I imagine the world would have been very different if people could have run early versions of Word or Excel on an Amiga or ST in 1987 or so. But that didn’t happen, and it doesn’t have much to do with the 64.

Commodore’s investors forced Tramiel to leave Commodore in 1984, while the company was still in its prime. Up until this year, Tramiel has always declined comment when asked anything about Commodore. I saw a couple of news stories this year where Tramiel said a few words but nothing major–primarily acknowledging the machine’s place in history, and being happy to have been a part of it.

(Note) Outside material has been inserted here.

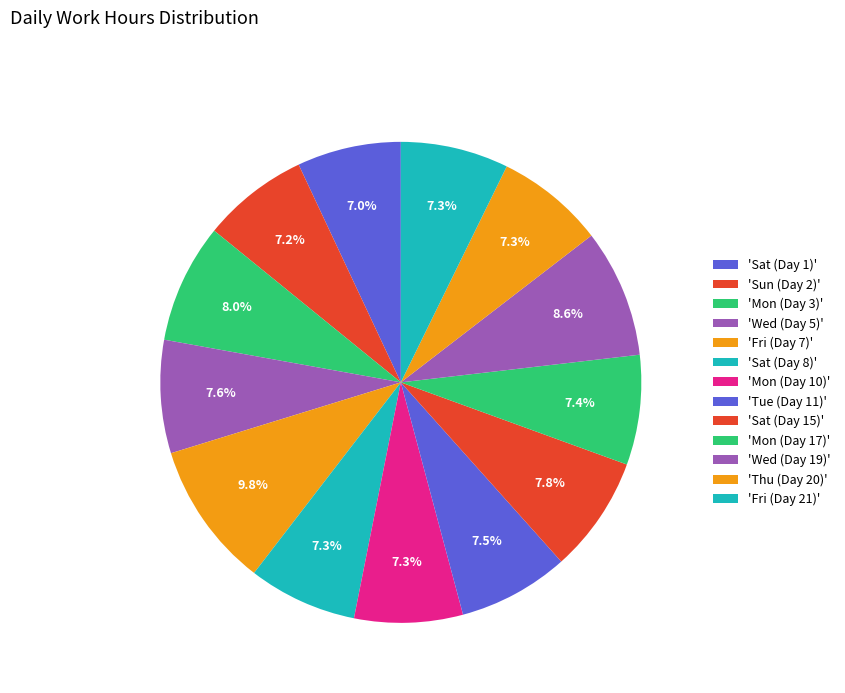

How many segments does this pie chart have?

13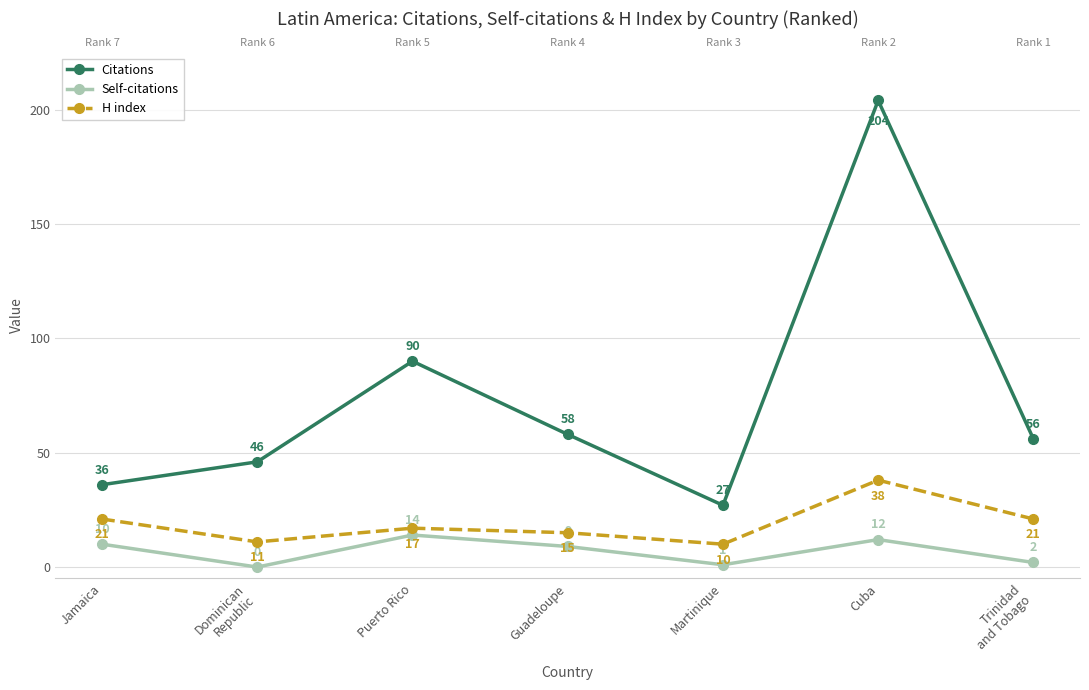

Is this an area chart (filled region under the line)?

No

To me, it’s fascinating that Tramiel has finally broken his 23-year silence. I really couldn’t care less what Steve Wozniak thinks about the C-64. It bothered me that none of the news stories I’ve found gave much mention to Commodore engineers like Bil Herd and Bob Yannes–Herd at least got mentioned; Yannes didn’t get a mention at all, and considering he designed the sound chip that was a big part of the machine’s success, that’s a glaring omission. But Herd and Yannes and the other engineers all got their say in the book On the Edge, while Jack Tramiel declined comment. The only hint of his perspective in that book came from his sons.

Of course, I’m more interested in Tramiel’s side of the Irving Gould story–Gould was the financier who drove Tramiel out, and ultimately appointed his henchman, Mehdi Ali, who drove the company completely into the ground. But that story was the whole reason Tramiel didn’t want to talk about Commodore at all for 23 years. The C-64 is a much safer topic.

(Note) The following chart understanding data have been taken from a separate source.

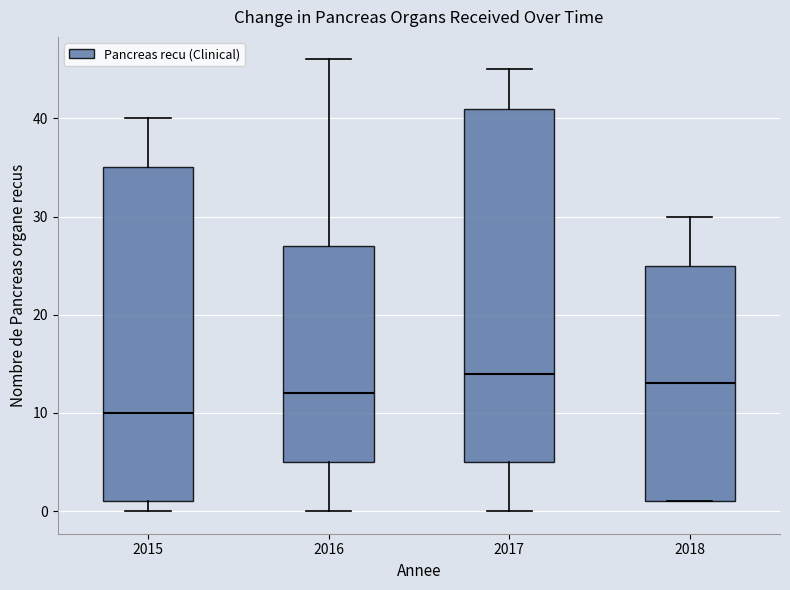

Reading left to right, transcribe this box plot: for each box, give where its median line is, the range the box spans, and where its two whiskers end, as read against the y-axis. The values are not printed on the chart, so give them approximately, as read against the axis.

2015: median 10, box 1 to 35, whiskers 0 to 40
2016: median 12, box 5 to 27, whiskers 0 to 46
2017: median 14, box 5 to 41, whiskers 0 to 45
2018: median 13, box 1 to 25, whiskers 1 to 30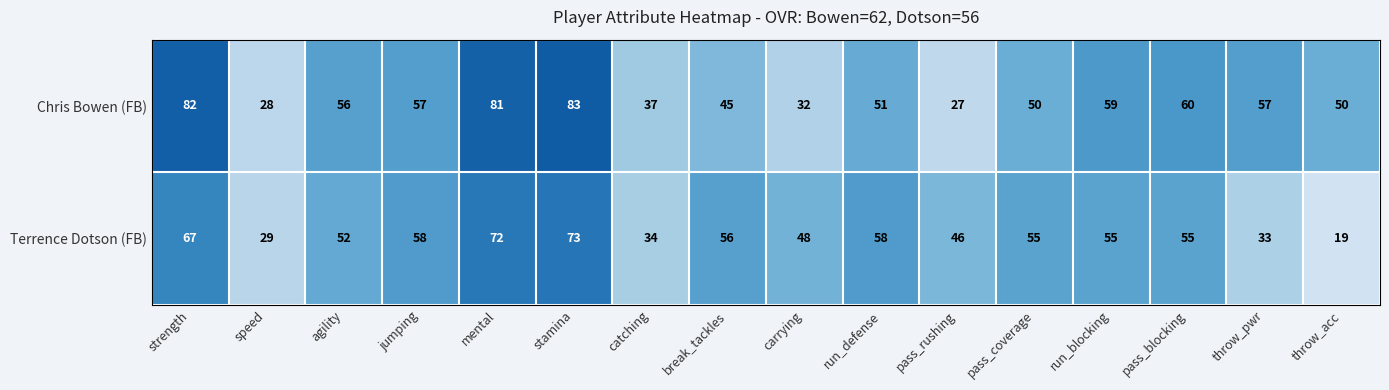

At how many categories does at least one series exceed 39?

14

News.com interviewed Tramiel, and it gives a few small surprising insights into the man–he still spends a few minutes a day playing the old games on a C-64, and he owns a Dell–but the most interesting thing to me is the financial aspect. He talks about how Commodore’s products made some of his employees rich, and he delighted in the cottage industry that sprung up around the C-64, allowing some of its users to make a lot of money selling products to go with it.

Tramiel’s wrong about one thing though. He says there was very little difference between a C-64 and an Apple or an Atari computer. They all used the same CPU and some of the same I/O chips, but the graphics and sound capabilities were different. Commodore and Atari had far better sound and graphics capabilities, and creative programmers were discovering new tricks even into the 1990s.

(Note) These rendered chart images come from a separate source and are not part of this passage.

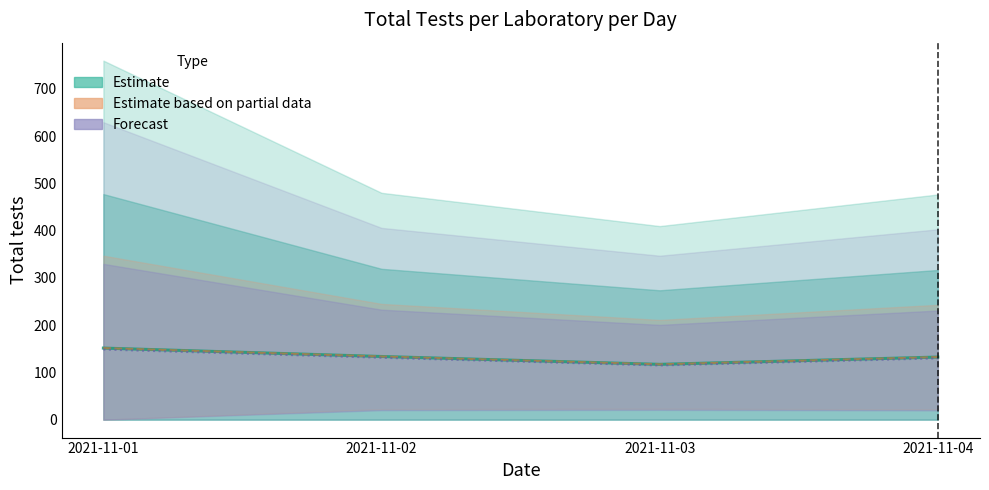

True or false: Estimate based on partial data and Forecast intersect in this chart.

False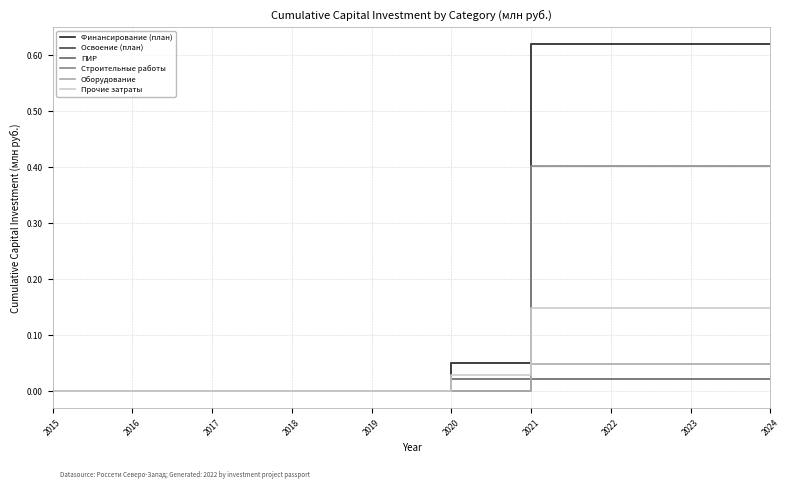

Does the chart display data point markers on the line(s)?

No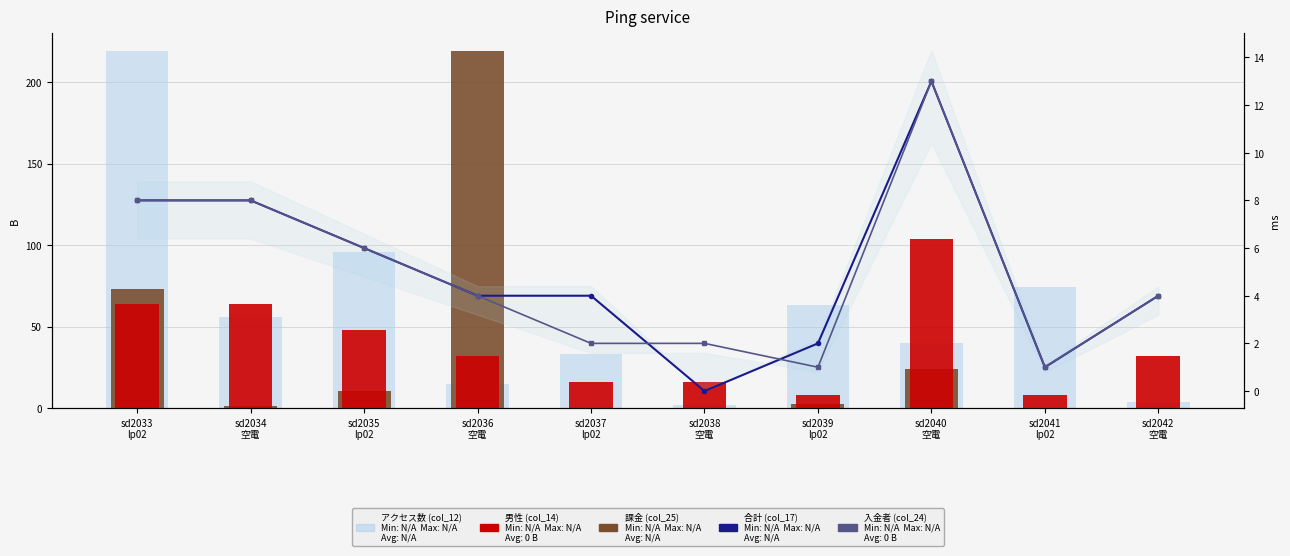

Where is 合計 (col_17) nearest to the value 6?

sd2035
lp02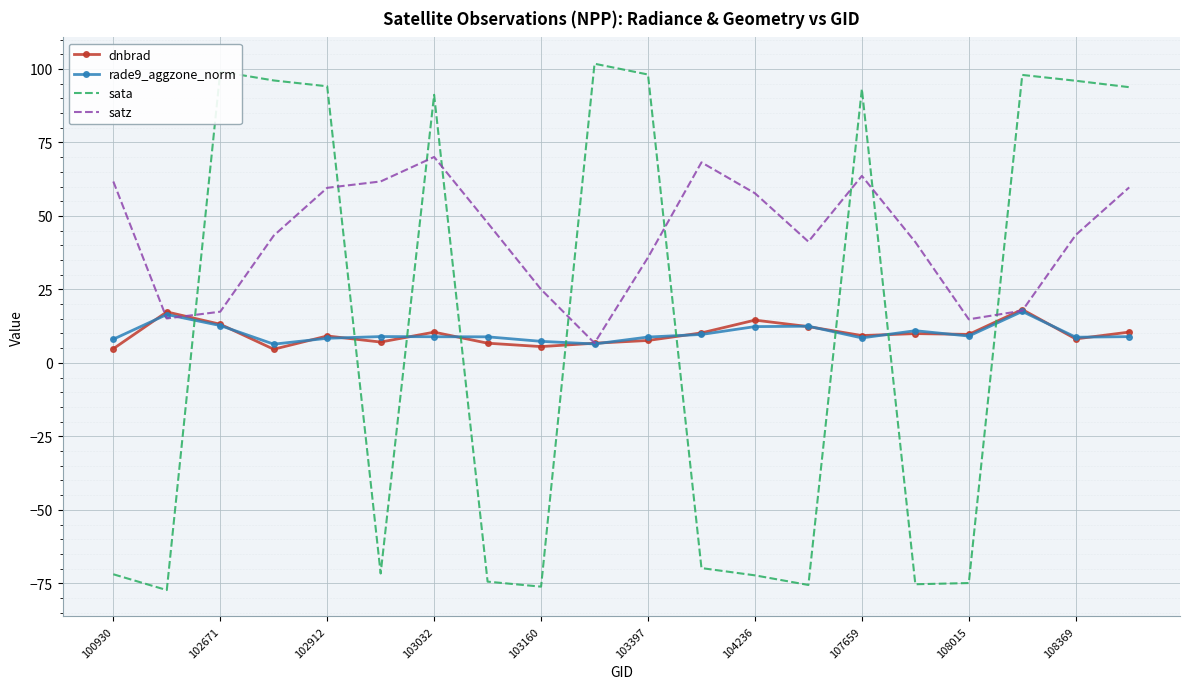

What is the maximum value for dnbrad?

18.2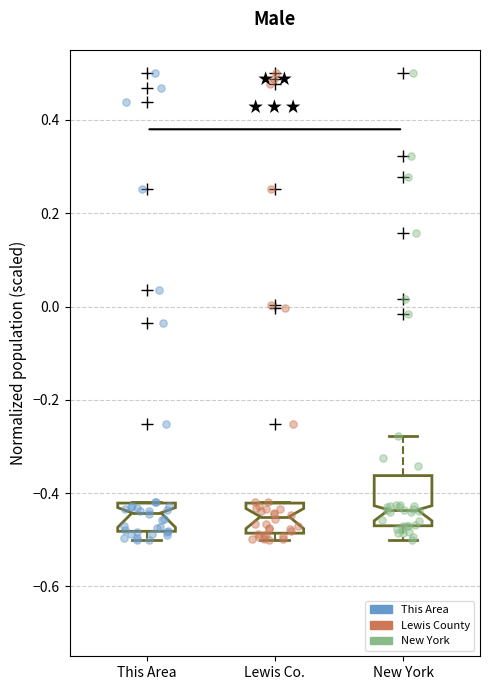

Where is the upper edge of the box for Lewis Co. on the y-axis? The values are not printed on the chart, so give them approximately, as read against the axis.

-0.42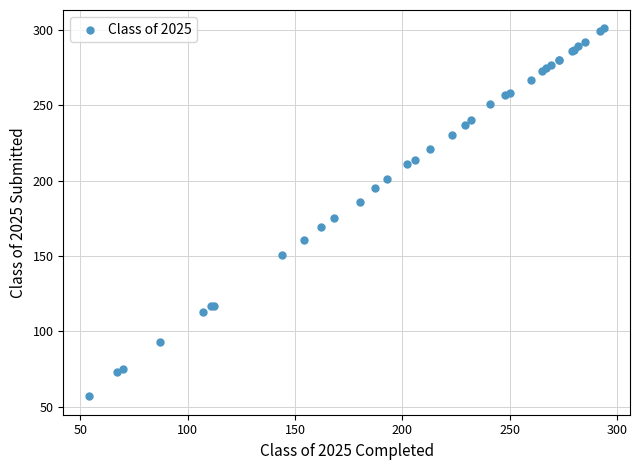

What Y value in the scatter plot is closest to 179?

175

Woz is wrong too. He said Apple was the sales leader until the C-64 came around, but Atari immediately outsold the Apple II when the 400 and 800 hit the market in 1979, and Tandy outsold them 10-20:1 from the onset in 1977. Apple didn’t sell a million units in a single year until 1984. And for the record, there were 6 million Apple IIs sold between 1977 and 1993. Commodore sold 7.5 million C-64s just in its prime years, 1984-86.

When it comes to writing the history of the computer, Commodore always gets ignored. The news reports from this week don’t tell the whole story, but at least now Commodore is getting recognition for being something more than a stock scam (which was Cringely’s assessment of the company.)